My total score? I was knocked out in the first round, score 1-0.
Sensei says that competition is a game. You have to play the game and follow its rules to win. I had thought it would be easy, particularly in the novice division. Three or four kicks to the head to succeed to the next round- no problem. But it was very different to how I pictured. I keep forgetting that people can block in karate, and that it’s easy to stop a kick. Although I landed a few hits, they didn’t score any points because there wasn’t enough power in them to be considered a "killing blow". I copped one in the eye, and while I didn’t like the pain, it made me angry. I wanted to just start throwing attacks wildly (which would have probably connected), anything to score and put myself in front. Some of the other competitors turned red with fury, and it barely helped them. It was harder to kiai with a mouthguard in so it was harder to show the power of a strike. Competitions are also a lot messier, with technique sacrificed for speed, distance and the desire to just connect a hit in the hope it might score.

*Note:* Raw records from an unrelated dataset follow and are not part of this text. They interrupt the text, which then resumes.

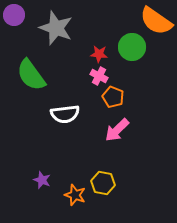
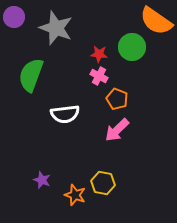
purple circle: moved 2 px down
green semicircle: rotated 56 degrees clockwise
orange pentagon: moved 4 px right, 2 px down
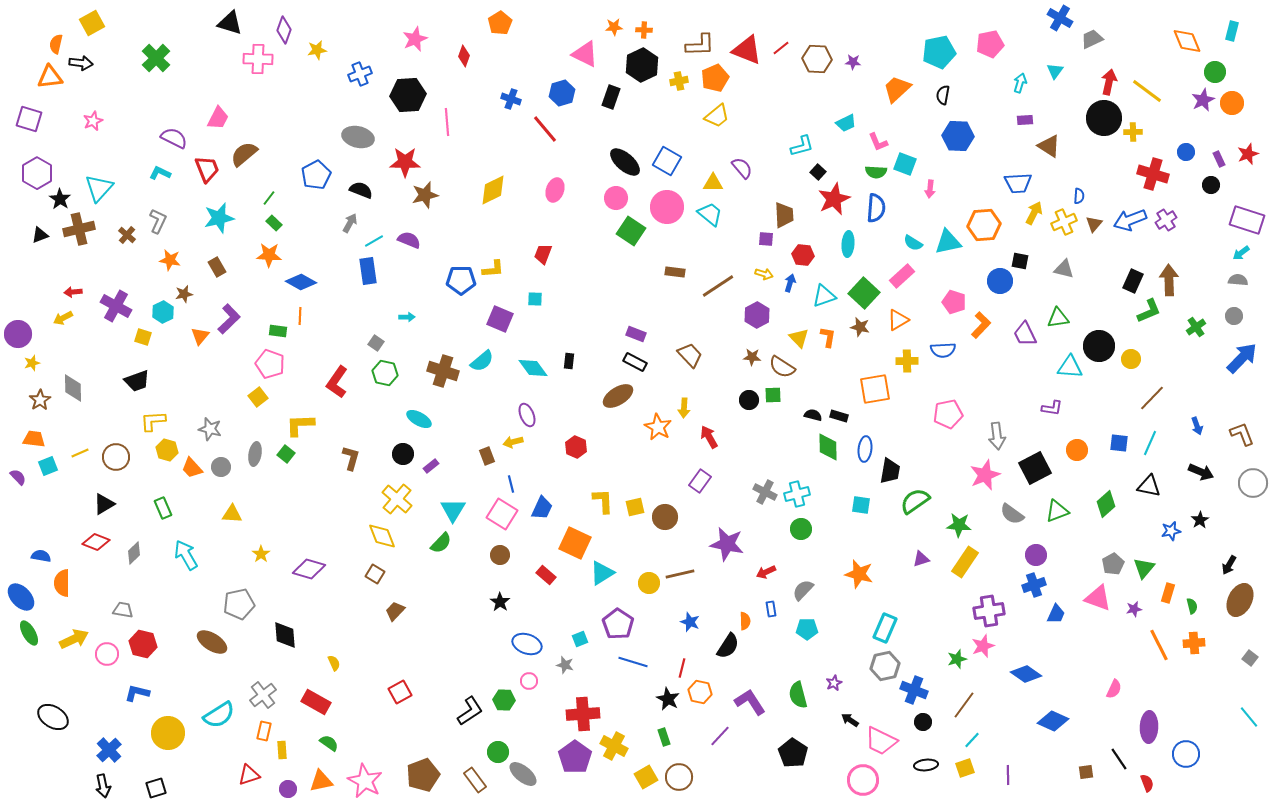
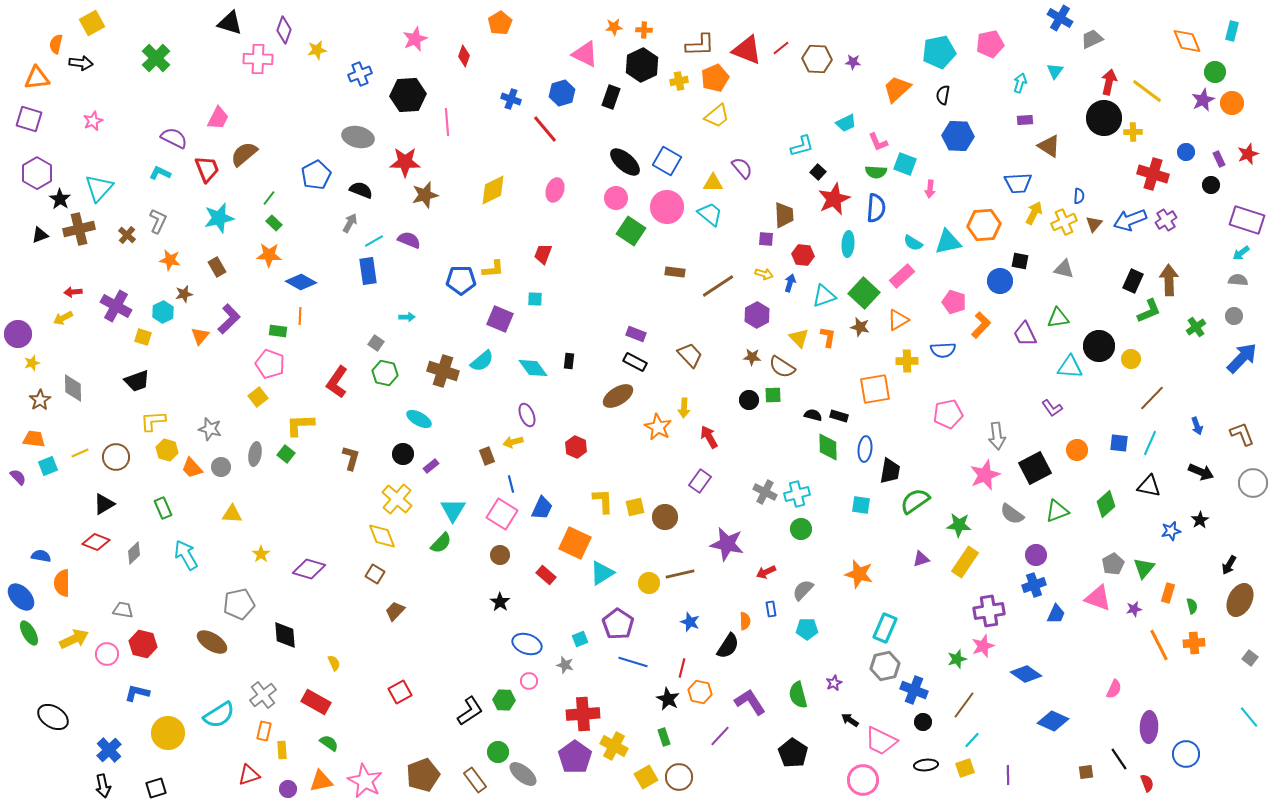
orange triangle at (50, 77): moved 13 px left, 1 px down
purple L-shape at (1052, 408): rotated 45 degrees clockwise
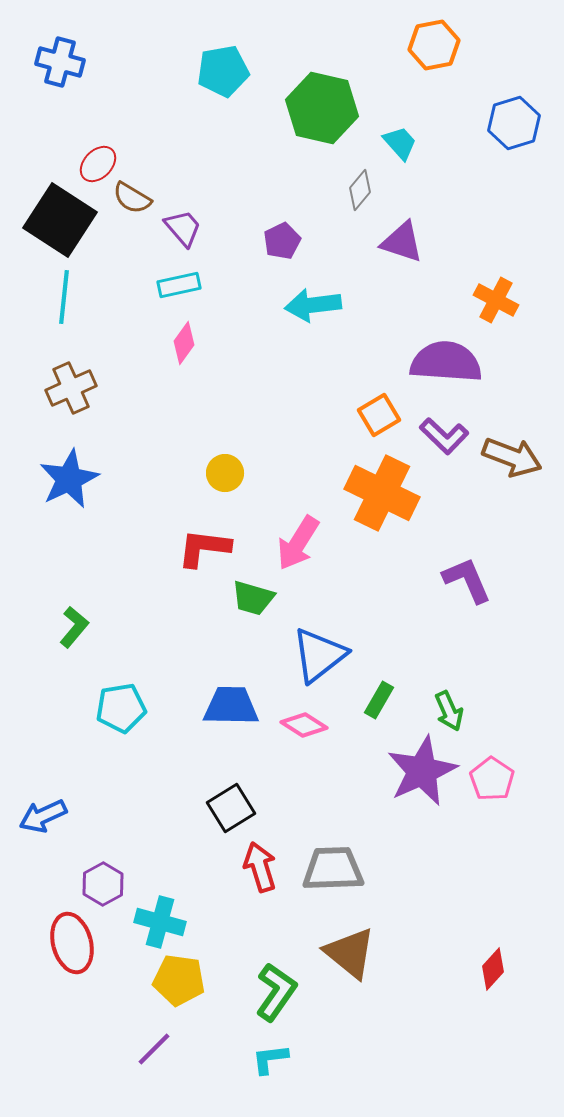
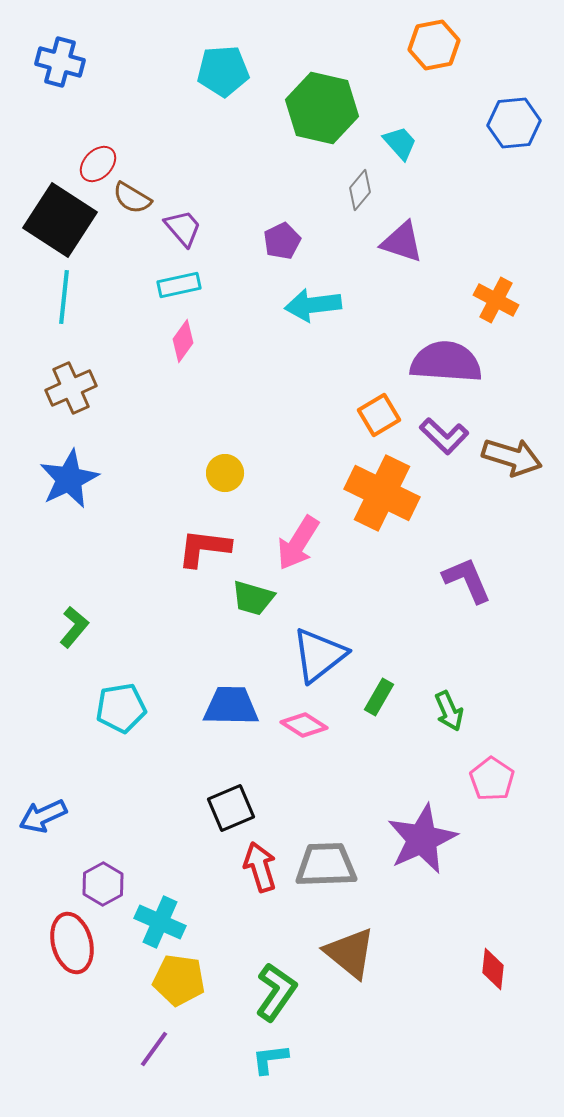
cyan pentagon at (223, 71): rotated 6 degrees clockwise
blue hexagon at (514, 123): rotated 12 degrees clockwise
pink diamond at (184, 343): moved 1 px left, 2 px up
brown arrow at (512, 457): rotated 4 degrees counterclockwise
green rectangle at (379, 700): moved 3 px up
purple star at (422, 771): moved 68 px down
black square at (231, 808): rotated 9 degrees clockwise
gray trapezoid at (333, 869): moved 7 px left, 4 px up
cyan cross at (160, 922): rotated 9 degrees clockwise
red diamond at (493, 969): rotated 36 degrees counterclockwise
purple line at (154, 1049): rotated 9 degrees counterclockwise
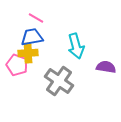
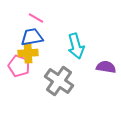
pink pentagon: moved 2 px right, 1 px down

Overall I’m disappointed. It’s a sensation I’m feeling with unpleasant regularity. In my head, I’m undefeatable, untouchable, fast and strong enough to take on anyone. But the reality is apparently proving somewhat different. The difference between the real and the ideal is causing me to doubt myself, something I don’t do very often. Confidence makes a person better at what they’re doing, but even with all that self-assurance (I don’t think I’d call it arrogance), I’m still able to lose. It’s unthinkable, but it’s happening, and it’s not pleasant to process.
And worst of all, I don’t know why I’m losing. My reaction to the disappointment is to train harder- to iron out my flaws and become even stronger. But that is a blind path for poor reason. If I wish to improve, I know I need to return to my roots as a martial artist and work from ground up. But I do need to train, just for the right reasons. Rather than "to never lose again", I should aim "to correct my mistakes". Subtle difference, but an important one that makes all the difference. I am quite sore about my defeat today, but I’ll get back on the horse and try again. Meanwhile I need to acquire a punching bag, or preferrably one of those giant rubber dummies to practice on. I think I saw one at Rebel sport for like, $200+ dollars. I think it’s kinda worth it. So that’s my next investment, right after a GPS system and presents for various events.
Thanks especially to Bethwyn for driving me there and taking lots of photos. Ja ne!